Bizi sosyal medyadan takip edin
blank
Avatarı
Ihlas Haber Ajansı tarafından
12 Haziran, 2025 12:52 tarihinde yayınlandı
Okuma Süresi: 2dk
Yorum Sayısı: 0

Asya kökenli kene için hastalık bulaştırma riski şimdilik yok, patojen taraması yapılacak

Türkiye’de birinci defa görülen Asya uzun boynuzlu kenesinin şu an için hastalık taşıdığına dair rastgele bir bulgu bulunmadı.
Türkiye’de birinci kere tespit edilen Asya uzun boynuzlu kenesi (Haemaphysalis longicornis) hakkında açıklamalarda bulunan Tokat Gaziosmanpaşa Üniversitesi Fen-Edebiyat Fakültesi Biyoloji Kısım Lideri Prof. Dr. Adem Keskin, şu an için ülkemizde tespit bu çeşide ilişkin örneklerin rastgele bir hastalık etkeni taşıdığına dair bilimsel bir bilgi bulunmadığını belirtti. Keskin, kenenin sonlu bir bölgede bulunduğunu, vatandaşlara panik yapmamaları davetinde bulundu. Kenelerin tabiatta birçok canlıdan kan emerek ömrünü sürdüren dış parazitler olduğunu hatırlatan Prof. Dr. Keskin, bu nedenle hastalık taşıma potansiyeline sahip olsalar da, her vakit hastalığı bulaştırma da rol alacağı manasına gelmediğini vurguladı. Türkiye’de yaygın olarak bilinen Kırım Kongo Kanamalı Ateşi (KKKA) hastalığının ana taşıyıcısının "Hyalomma marginatum" isimli kene çeşidi olduğunu tabir eden Keskin, bu virüsün dünya genelinde 30’dan fazla kene çeşidinde tespit edilebildiğini lakin bunların hepsinin bulaştırıcı olmadıklarını belirtti.

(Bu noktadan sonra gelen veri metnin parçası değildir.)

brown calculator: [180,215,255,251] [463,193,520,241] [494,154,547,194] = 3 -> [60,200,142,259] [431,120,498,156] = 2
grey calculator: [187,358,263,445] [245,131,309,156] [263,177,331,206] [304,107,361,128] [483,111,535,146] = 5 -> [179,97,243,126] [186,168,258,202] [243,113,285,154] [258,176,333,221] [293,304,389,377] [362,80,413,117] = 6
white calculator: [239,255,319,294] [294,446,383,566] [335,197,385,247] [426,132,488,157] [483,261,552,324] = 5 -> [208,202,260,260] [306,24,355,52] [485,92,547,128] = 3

Prof. Dr. Keskin; "Bir kenede hastalık etkeninin bulunması, onun hastalık bulaştıracağı manasına gelmez"
Dünyada binden fazla kene çeşidi bulunduğunu belirten Keskin, "Keneler parazit canlılardır ve hastalık bulaştırma potansiyeli olan parazitlerdir. Fakat bir kenede hastalık etkeninin bulunması, onun hastalık bulaştıracağı manasına gelmez" dedi.
"Şu anda bu yeni tespit edilen tıbbın (Haemaphysalis longicornis) KKKA üzere önemli bir hastalık bulaştırdığına dair rastgele bir bulgu yok"
Yeni tespit edilen "Haemaphysalis longicornis" çeşidi için şimdi rastgele bir bilimsel çalışmanın yapılmadığını tabir eden Keskin, mevzuyla ilgili projelerin hazırlandığını ve Tokat Gaziosmanpaşa Üniversitesi tarafından desteklenen çalışmalar kapsamında toplanılan kenelerde patojen taraması yapılacağını söyledi. Bu taramalarla, kelam konusu kene cinsinde patojen taraması yapılacak. "Şu anda bu yeni çeşidin KKKA üzere önemli bir hastalık bulaştırdığına dair rastgele bir risk kelam konusu değil. Ülkemizde bu hususta net bir bulgu yok. İlgili kurumlarla temas halindeyiz, iş birliği içinde yapılacak bilimsel araştırmalar sonuçlandığında kamuoyuyla şeffaf formda paylaşacağız" diyen Prof. Dr. Keskin, yapılan çalışmalar tamamlanmadan kesin yargılarda bulunmanın hakikat olmadığını da kelamlarına ekledi.